Whatever changes an otolaryngologist might make to his or her practice, new payment models are only useful “to us as physicians if they truly incentivize superior care and outcomes.”
“It isn’t just data, data, data, and more data,” he said. “It is outcomes data. We have to know what works.”
Questions Remain
Rob Green, MD, president of ENT and Allergy Associates in White Plains, N.Y., expressed the unease many otolaryngologists are experiencing.
“As we consider what’s going on in the marketplace, my question for you is how do we advise those of us at this point in time who wish to maintain independence? … Many of us are sitting out there really not knowing what to do,” he said.
“Everybody should do what they can to look at outcomes data,” said Dr. Nielsen. When you have that data, the next time you contract with anyone, you are armed with information, he added. “Look for the little things you can do that will either improve resource use or increase outcomes that you can use as evidence, and get in the habit of using that evidence every time you talk to somebody to negotiate a process.”
The moderator of the session, K.J. Lee, MD, founder of Virginia-based Simplicity EMR and former president of AAO-HNS, said otolaryngologists should not feel the need to make any firm decisions about ACO participation just yet. “Pay attention to what an ACO is, but don’t jump into joining quite yet,” he said. “It’s bound to be changing, and ACOs are going to change into various different forms.

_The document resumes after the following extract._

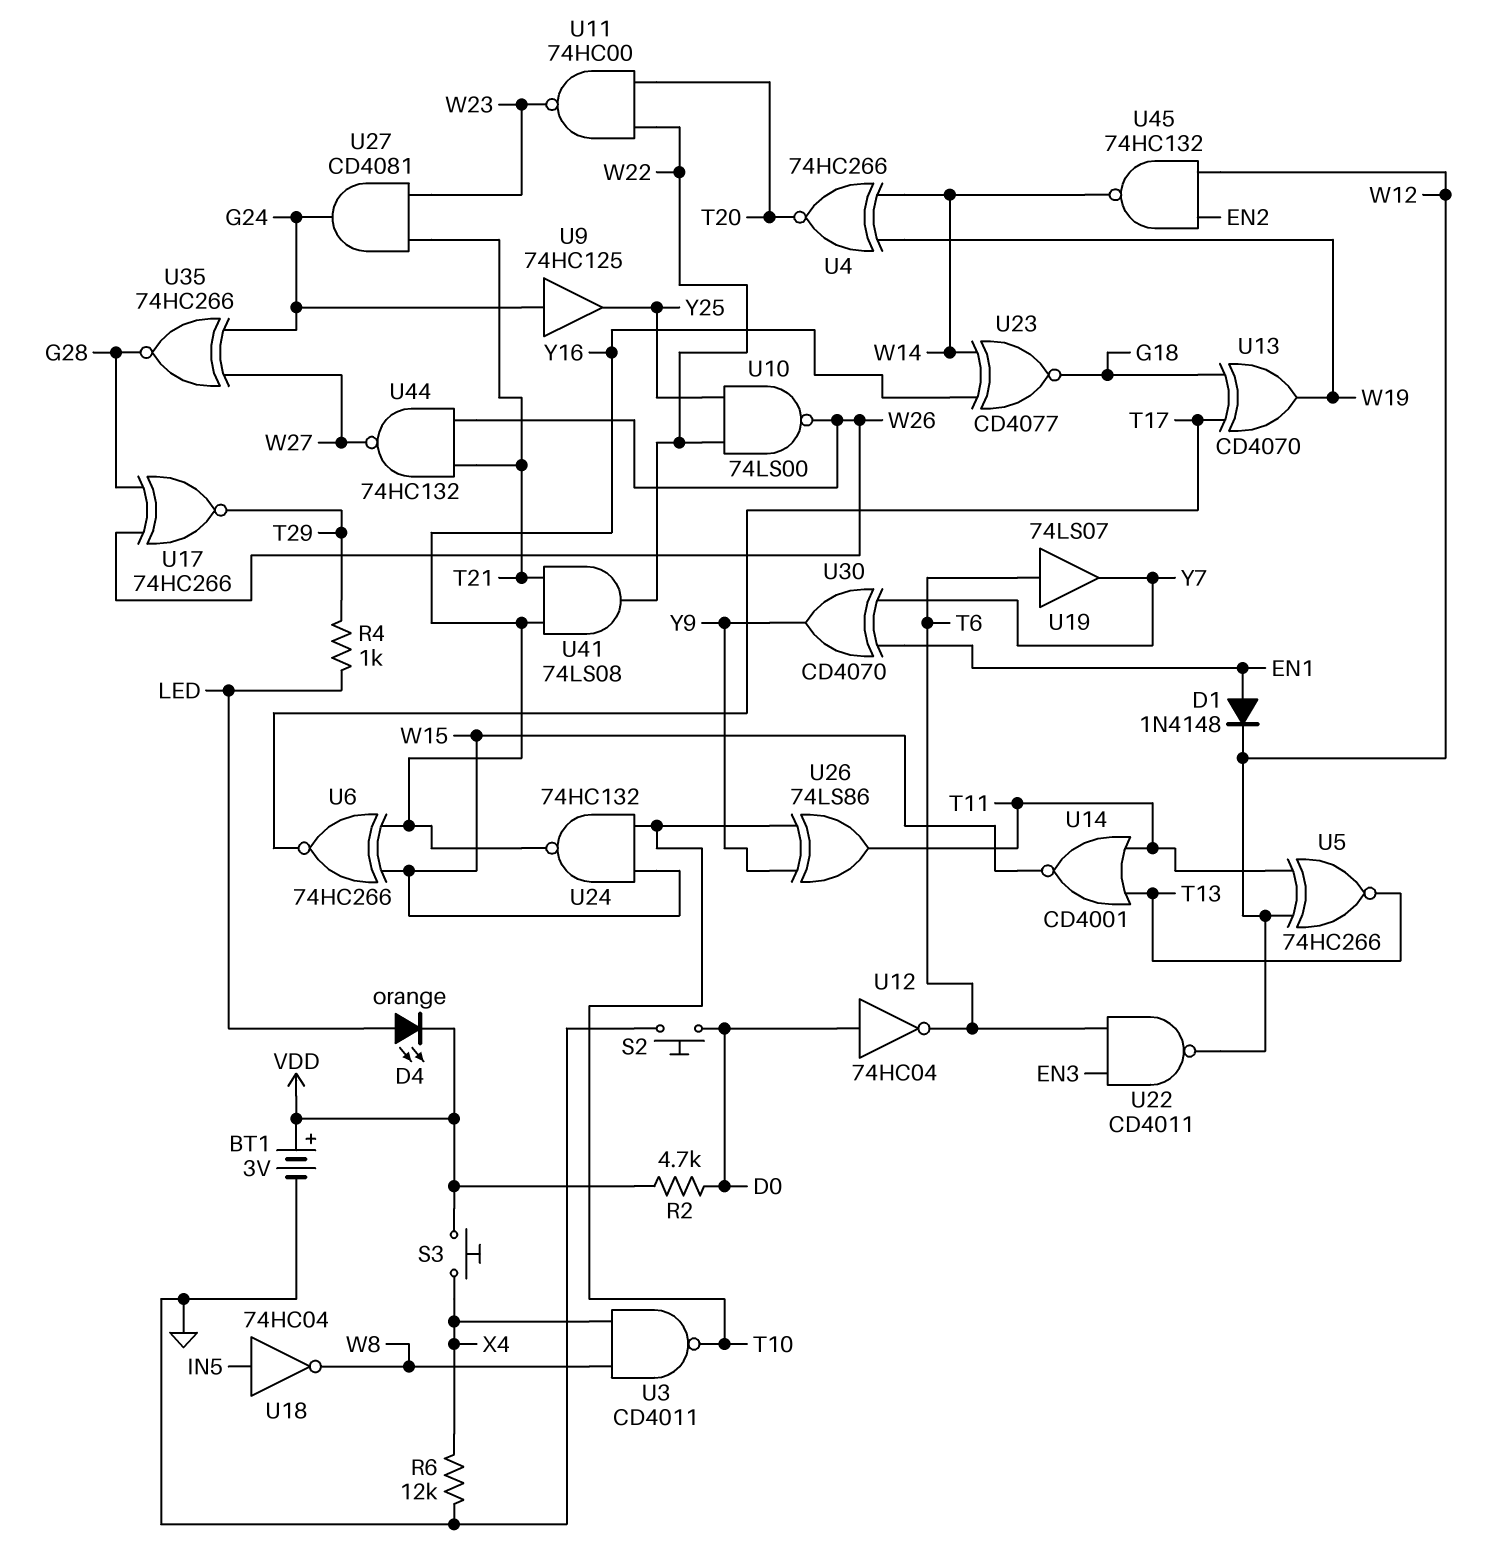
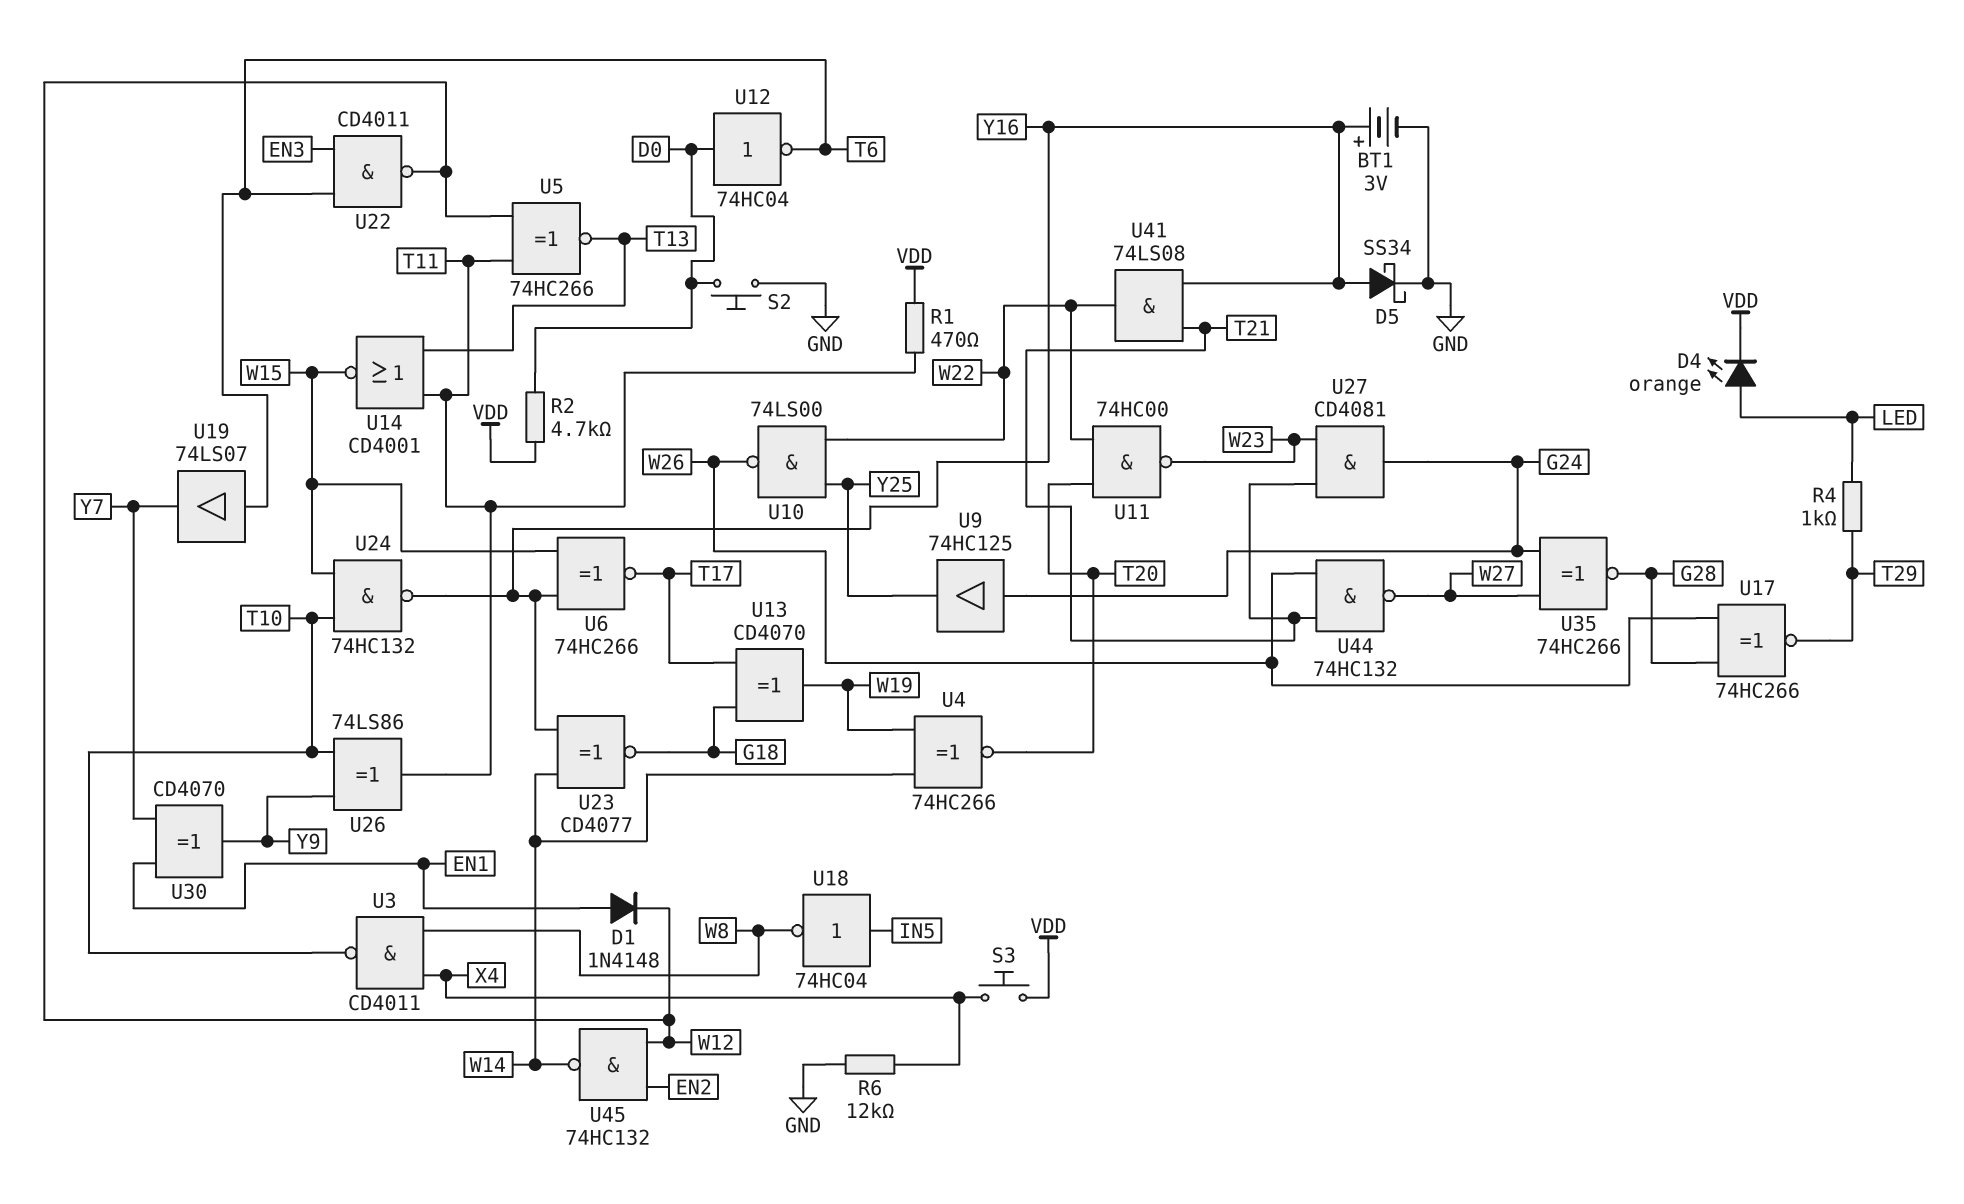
BT1: 3V (plus VDD, minus GND) -> 3V (plus Y16, minus GND)
D5: none -> schottky SS34 (A Y16, K GND)
R1: none -> 470 (T11, VDD)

And, since otolaryngology is such a small portion of the total healthcare budget, nobody’s paying attention to us. So, by the same token, we can just sit by the sideline, study it, and strategize from there.”
He added, “The light at the end of the tunnel is that there will be an alternative payment system in which you can take into consideration the volume of care that you render at the same time, [considering] how good a steward of the healthcare dollar you are—the so-called ‘hybrid’ payment system.”